About this task => Once you find the line with "Figure 4: Tumor, inner" in the entries below, print it and each line after it up to and including the line with "FIGURE 1 | Diagrammatic", exactly, without pictures.

Input data =>
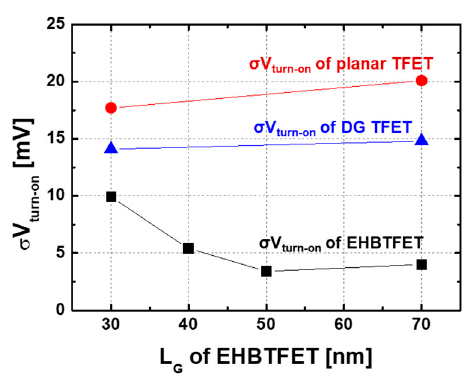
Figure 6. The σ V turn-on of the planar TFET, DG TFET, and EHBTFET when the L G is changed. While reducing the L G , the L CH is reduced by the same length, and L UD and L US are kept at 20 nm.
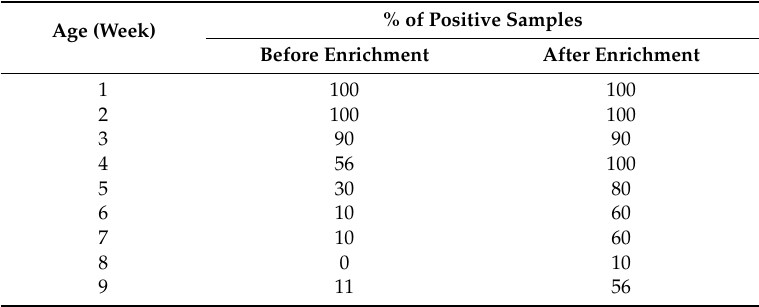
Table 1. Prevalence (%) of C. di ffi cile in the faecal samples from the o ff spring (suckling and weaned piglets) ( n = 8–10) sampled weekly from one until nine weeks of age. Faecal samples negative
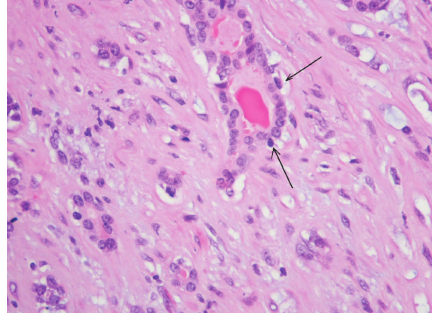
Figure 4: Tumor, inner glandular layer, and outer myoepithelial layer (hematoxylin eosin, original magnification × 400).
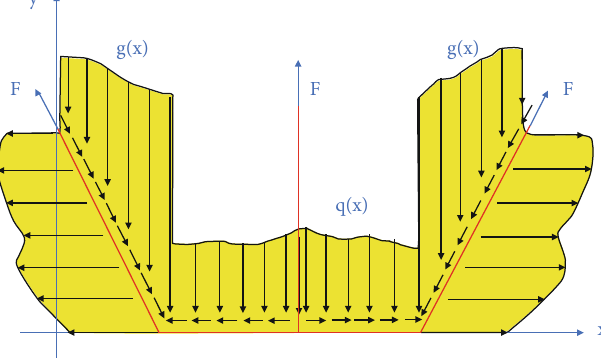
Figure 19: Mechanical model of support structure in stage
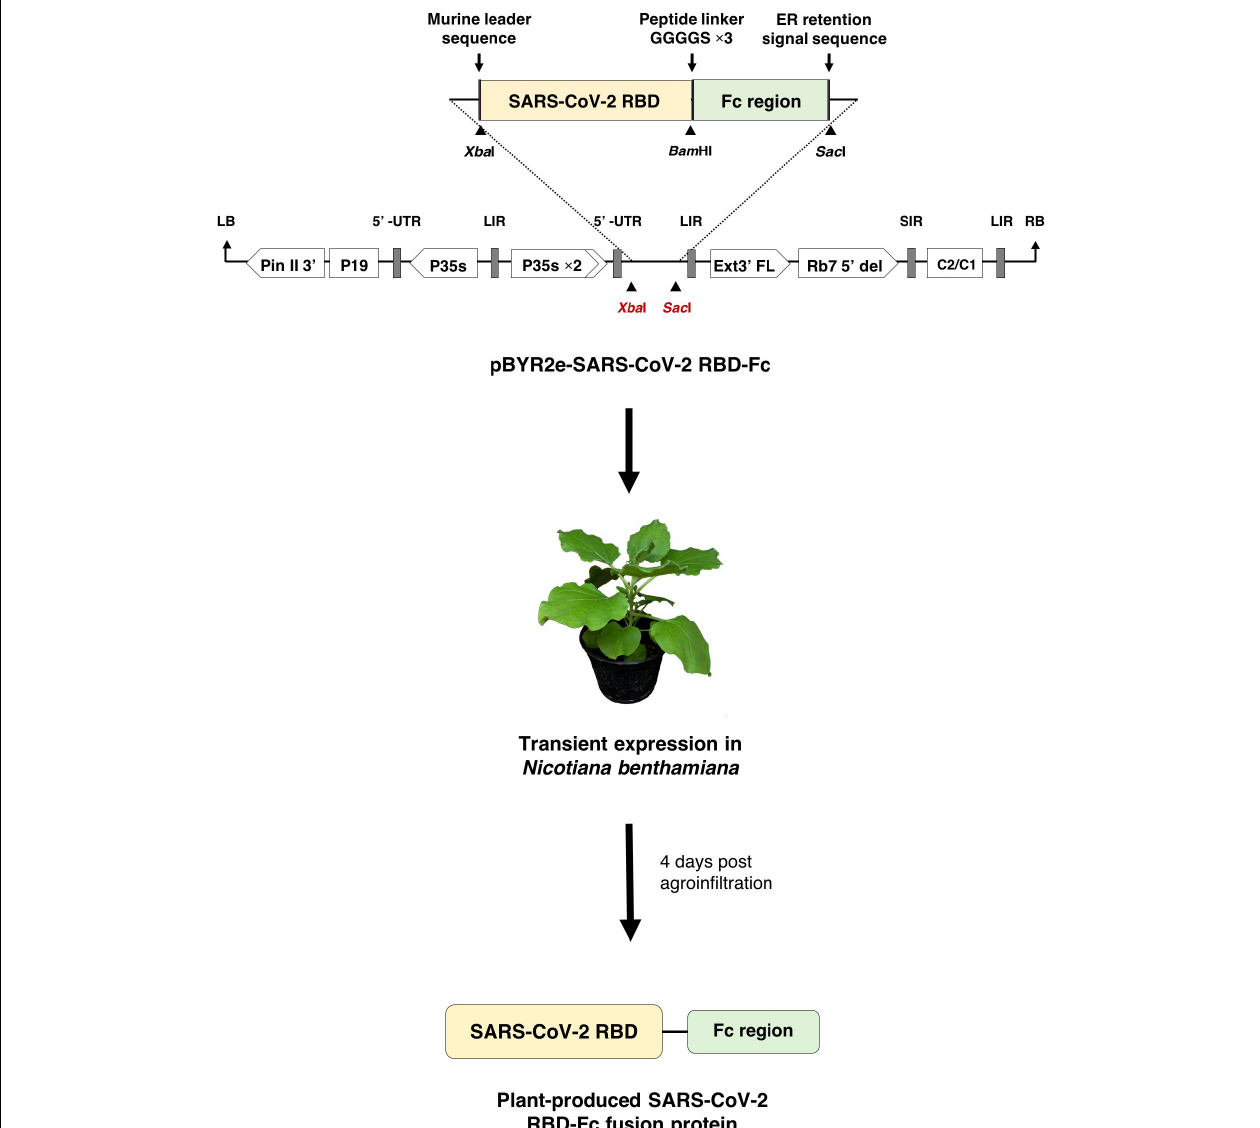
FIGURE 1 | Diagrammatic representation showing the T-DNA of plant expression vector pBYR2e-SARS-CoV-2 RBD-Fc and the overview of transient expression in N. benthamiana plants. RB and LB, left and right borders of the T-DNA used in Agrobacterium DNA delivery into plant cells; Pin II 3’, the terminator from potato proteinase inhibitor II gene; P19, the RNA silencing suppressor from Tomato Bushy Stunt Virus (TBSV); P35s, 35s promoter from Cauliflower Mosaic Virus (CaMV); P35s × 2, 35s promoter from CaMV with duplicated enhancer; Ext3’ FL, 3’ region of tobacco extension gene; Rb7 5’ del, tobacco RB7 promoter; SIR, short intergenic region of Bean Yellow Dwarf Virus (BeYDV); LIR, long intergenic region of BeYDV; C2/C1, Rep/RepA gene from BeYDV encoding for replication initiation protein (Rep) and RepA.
* * *
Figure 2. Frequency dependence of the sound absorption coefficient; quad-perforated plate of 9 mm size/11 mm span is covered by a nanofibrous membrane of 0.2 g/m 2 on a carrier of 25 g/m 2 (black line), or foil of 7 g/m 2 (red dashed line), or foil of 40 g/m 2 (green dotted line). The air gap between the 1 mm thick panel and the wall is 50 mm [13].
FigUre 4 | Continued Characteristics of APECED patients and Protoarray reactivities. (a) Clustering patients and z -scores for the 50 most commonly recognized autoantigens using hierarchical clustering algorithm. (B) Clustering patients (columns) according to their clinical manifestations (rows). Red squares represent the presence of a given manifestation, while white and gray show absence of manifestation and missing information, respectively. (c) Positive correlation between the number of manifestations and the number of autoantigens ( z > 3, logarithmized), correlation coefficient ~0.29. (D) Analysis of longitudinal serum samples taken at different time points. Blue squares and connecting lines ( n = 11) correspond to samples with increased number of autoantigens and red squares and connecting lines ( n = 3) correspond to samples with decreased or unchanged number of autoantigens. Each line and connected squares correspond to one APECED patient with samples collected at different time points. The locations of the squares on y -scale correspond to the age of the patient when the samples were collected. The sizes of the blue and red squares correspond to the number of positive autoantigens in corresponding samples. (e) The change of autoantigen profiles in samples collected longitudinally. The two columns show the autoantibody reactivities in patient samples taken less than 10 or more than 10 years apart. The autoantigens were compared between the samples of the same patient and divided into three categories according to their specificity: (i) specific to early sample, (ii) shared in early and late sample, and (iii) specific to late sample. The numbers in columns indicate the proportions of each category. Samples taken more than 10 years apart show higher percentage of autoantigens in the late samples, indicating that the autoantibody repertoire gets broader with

Reply to the task =>
Figure 4: Tumor, inner glandular layer, and outer myoepithelial layer (hematoxylin eosin, original magnification × 400).
Figure 19: Mechanical model of support structure in stage
FIGURE 1 | Diagrammatic representation showing the T-DNA of plant expression vector pBYR2e-SARS-CoV-2 RBD-Fc and the overview of transient expression in N. benthamiana plants. RB and LB, left and right borders of the T-DNA used in Agrobacterium DNA delivery into plant cells; Pin II 3’, the terminator from potato proteinase inhibitor II gene; P19, the RNA silencing suppressor from Tomato Bushy Stunt Virus (TBSV); P35s, 35s promoter from Cauliflower Mosaic Virus (CaMV); P35s × 2, 35s promoter from CaMV with duplicated enhancer; Ext3’ FL, 3’ region of tobacco extension gene; Rb7 5’ del, tobacco RB7 promoter; SIR, short intergenic region of Bean Yellow Dwarf Virus (BeYDV); LIR, long intergenic region of BeYDV; C2/C1, Rep/RepA gene from BeYDV encoding for replication initiation protein (Rep) and RepA.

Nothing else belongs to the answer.